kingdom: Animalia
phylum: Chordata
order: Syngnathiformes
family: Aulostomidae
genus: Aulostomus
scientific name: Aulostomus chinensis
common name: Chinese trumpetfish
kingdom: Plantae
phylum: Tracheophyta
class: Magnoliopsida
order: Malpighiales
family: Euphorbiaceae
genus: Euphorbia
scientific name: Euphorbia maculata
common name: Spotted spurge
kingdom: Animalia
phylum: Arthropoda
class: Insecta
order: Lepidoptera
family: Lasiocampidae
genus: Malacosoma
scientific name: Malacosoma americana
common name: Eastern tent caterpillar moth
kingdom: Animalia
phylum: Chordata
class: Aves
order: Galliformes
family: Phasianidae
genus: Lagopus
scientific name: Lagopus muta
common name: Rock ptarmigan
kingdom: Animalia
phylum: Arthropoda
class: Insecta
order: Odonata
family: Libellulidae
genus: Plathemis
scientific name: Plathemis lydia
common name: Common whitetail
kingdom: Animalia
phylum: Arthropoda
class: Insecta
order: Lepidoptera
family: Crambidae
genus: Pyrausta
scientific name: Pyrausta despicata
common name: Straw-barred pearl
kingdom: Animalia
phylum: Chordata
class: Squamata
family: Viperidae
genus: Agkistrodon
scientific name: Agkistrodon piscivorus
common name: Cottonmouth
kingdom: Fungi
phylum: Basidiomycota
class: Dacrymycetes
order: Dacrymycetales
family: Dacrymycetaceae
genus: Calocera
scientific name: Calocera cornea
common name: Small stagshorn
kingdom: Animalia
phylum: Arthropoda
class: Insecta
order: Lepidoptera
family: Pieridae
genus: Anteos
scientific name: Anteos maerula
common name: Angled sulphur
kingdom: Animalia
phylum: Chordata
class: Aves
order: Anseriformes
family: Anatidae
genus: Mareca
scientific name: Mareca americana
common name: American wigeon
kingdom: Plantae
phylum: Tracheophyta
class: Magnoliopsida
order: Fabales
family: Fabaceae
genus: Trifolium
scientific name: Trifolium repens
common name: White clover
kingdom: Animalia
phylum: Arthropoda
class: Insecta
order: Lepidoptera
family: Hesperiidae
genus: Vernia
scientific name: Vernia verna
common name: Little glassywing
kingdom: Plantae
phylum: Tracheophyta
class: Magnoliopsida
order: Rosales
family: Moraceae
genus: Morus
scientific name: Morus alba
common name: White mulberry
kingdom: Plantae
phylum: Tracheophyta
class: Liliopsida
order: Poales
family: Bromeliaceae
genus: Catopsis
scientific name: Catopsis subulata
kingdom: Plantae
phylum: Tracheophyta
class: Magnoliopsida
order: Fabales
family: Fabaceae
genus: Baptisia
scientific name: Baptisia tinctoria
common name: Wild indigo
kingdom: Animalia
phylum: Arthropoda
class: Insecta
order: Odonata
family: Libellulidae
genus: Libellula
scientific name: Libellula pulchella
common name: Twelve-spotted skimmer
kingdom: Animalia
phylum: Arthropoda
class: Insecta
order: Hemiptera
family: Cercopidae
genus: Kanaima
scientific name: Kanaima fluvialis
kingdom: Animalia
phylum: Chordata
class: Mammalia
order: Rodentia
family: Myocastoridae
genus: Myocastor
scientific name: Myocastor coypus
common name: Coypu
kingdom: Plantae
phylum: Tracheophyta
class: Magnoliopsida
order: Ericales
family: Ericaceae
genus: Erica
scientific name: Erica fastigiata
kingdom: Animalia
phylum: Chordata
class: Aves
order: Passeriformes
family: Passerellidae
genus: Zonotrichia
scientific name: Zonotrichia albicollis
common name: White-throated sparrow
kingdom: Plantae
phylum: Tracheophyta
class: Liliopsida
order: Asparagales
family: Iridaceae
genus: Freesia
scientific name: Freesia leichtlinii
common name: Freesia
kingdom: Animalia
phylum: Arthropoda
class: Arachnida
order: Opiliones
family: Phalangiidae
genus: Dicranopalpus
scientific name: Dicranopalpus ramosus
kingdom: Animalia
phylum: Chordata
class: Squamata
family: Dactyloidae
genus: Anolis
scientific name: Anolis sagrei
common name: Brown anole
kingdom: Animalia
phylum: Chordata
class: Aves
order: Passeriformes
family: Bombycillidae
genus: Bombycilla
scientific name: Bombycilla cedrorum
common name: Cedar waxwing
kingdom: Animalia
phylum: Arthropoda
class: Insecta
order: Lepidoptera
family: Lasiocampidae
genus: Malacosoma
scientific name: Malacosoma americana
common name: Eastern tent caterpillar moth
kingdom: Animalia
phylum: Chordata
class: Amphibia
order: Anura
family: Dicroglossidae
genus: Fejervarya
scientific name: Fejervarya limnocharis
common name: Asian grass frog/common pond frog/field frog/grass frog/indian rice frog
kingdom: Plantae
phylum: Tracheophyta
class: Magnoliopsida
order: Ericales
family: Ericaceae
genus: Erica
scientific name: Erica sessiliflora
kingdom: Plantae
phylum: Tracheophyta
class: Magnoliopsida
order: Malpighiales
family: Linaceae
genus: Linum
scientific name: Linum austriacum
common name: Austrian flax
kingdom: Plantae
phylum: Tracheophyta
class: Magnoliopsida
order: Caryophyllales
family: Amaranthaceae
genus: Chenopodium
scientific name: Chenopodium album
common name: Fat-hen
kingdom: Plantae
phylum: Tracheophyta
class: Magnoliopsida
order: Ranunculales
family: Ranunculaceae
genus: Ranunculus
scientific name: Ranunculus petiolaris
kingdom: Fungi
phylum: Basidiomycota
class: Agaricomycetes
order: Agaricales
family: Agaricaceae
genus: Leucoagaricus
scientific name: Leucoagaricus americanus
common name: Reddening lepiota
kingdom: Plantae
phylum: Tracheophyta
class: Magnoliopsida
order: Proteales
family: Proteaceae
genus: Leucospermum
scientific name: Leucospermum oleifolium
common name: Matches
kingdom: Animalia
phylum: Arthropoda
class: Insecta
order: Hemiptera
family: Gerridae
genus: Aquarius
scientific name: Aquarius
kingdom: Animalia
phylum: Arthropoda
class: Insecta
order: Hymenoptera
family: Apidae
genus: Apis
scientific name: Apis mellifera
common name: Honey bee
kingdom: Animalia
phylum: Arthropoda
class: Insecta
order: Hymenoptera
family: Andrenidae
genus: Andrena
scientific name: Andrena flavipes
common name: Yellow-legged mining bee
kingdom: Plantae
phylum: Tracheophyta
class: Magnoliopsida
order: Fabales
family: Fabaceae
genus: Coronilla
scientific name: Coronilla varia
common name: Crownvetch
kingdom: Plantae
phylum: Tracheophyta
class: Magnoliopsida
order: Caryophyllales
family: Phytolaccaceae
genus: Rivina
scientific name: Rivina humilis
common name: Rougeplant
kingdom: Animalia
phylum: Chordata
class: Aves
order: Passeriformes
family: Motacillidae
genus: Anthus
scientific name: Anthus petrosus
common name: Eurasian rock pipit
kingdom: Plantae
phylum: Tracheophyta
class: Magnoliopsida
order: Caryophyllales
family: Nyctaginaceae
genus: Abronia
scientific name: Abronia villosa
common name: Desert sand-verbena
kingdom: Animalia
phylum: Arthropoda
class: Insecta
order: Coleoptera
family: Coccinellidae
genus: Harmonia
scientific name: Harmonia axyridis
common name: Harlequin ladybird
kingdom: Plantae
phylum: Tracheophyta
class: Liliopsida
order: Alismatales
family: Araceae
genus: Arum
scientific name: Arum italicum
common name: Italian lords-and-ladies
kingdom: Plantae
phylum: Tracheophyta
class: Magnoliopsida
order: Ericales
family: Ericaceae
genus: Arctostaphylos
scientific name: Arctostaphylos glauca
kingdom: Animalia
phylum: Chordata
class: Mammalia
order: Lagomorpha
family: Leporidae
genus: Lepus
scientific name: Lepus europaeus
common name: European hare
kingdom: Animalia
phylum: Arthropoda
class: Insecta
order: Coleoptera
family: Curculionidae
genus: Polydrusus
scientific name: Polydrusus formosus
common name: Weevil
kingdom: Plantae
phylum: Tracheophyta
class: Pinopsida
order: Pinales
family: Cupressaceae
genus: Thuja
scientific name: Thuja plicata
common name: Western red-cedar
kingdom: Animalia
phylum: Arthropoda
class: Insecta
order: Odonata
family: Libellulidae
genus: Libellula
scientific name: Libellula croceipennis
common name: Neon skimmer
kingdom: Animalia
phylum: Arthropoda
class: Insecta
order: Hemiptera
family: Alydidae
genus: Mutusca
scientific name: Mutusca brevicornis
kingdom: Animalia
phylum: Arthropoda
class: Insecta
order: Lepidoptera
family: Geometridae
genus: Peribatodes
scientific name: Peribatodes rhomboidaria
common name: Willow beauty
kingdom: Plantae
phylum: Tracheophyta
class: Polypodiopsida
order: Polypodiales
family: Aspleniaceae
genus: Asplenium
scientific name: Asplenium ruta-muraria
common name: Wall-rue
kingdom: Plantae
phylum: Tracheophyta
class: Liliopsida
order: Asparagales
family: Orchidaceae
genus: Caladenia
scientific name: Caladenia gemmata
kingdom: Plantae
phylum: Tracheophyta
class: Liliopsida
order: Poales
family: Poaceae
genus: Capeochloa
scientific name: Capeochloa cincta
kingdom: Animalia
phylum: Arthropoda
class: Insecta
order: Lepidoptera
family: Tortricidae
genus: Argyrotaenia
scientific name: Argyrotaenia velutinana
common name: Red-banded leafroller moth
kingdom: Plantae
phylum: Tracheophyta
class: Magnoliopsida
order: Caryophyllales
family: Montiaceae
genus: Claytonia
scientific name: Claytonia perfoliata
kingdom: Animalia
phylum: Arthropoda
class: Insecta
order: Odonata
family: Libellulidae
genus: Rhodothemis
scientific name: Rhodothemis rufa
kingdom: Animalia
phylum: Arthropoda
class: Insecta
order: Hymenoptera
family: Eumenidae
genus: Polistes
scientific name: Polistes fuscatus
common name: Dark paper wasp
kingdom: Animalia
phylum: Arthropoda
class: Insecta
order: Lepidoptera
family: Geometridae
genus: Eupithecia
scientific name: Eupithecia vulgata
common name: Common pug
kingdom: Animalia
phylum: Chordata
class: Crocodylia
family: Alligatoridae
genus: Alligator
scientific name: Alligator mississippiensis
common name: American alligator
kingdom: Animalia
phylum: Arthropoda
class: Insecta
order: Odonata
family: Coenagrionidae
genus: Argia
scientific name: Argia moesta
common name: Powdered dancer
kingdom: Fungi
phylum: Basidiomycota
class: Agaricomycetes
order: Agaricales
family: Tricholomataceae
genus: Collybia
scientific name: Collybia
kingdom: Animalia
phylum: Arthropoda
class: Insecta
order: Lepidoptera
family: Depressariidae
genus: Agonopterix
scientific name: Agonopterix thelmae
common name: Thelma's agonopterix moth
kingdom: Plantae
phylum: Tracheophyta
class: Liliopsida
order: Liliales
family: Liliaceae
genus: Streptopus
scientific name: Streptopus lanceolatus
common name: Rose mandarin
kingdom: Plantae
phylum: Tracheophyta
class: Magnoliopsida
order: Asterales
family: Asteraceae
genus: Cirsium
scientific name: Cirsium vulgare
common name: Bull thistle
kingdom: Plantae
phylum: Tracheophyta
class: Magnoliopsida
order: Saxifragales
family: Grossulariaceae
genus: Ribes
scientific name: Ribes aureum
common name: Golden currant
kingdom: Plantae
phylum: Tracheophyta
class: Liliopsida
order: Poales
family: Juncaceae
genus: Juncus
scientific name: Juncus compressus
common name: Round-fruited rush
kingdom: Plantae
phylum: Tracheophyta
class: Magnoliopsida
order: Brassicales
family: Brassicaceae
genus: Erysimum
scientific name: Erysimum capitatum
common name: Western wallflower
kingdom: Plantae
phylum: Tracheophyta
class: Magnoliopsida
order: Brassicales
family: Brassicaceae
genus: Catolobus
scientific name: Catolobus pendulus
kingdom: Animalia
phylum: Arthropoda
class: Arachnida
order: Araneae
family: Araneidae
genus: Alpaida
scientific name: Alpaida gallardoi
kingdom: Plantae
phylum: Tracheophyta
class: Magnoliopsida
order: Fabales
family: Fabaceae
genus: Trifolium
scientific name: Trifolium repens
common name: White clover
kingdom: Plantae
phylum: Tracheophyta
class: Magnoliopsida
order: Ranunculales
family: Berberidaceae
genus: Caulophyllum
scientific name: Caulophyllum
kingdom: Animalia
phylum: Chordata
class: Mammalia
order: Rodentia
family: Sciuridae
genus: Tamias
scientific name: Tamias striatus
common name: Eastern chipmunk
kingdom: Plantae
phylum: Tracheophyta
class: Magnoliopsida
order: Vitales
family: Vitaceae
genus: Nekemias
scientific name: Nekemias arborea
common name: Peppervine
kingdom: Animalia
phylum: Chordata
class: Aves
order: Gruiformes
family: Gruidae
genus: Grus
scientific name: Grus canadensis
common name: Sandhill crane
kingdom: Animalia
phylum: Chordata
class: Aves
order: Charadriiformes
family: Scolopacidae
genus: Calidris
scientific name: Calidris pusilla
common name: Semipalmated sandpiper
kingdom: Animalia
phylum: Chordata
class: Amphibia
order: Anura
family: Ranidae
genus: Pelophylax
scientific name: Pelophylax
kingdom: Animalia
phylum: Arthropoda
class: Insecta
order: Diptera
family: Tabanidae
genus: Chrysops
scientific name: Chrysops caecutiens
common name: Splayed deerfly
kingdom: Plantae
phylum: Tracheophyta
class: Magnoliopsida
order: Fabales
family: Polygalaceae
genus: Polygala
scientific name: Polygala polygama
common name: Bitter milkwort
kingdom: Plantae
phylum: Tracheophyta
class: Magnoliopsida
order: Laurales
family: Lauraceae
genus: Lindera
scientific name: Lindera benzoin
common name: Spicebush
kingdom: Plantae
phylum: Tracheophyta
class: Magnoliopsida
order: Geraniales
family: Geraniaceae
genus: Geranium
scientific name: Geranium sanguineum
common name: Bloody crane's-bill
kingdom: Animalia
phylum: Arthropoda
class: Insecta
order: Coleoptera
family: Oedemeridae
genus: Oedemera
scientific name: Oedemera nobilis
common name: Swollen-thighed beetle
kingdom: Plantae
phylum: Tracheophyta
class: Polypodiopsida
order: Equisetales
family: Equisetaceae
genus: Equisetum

§ The request
Write out everything from the line that contains "family: Lauraceae" down to the line that contains "genus: Oedemera", switching "phylum" to "division" and keeping every other word as it is.

§ Response
family: Lauraceae
genus: Lindera
scientific name: Lindera benzoin
common name: Spicebush
kingdom: Plantae
division: Tracheophyta
class: Magnoliopsida
order: Geraniales
family: Geraniaceae
genus: Geranium
scientific name: Geranium sanguineum
common name: Bloody crane's-bill
kingdom: Animalia
division: Arthropoda
class: Insecta
order: Coleoptera
family: Oedemeridae
genus: Oedemera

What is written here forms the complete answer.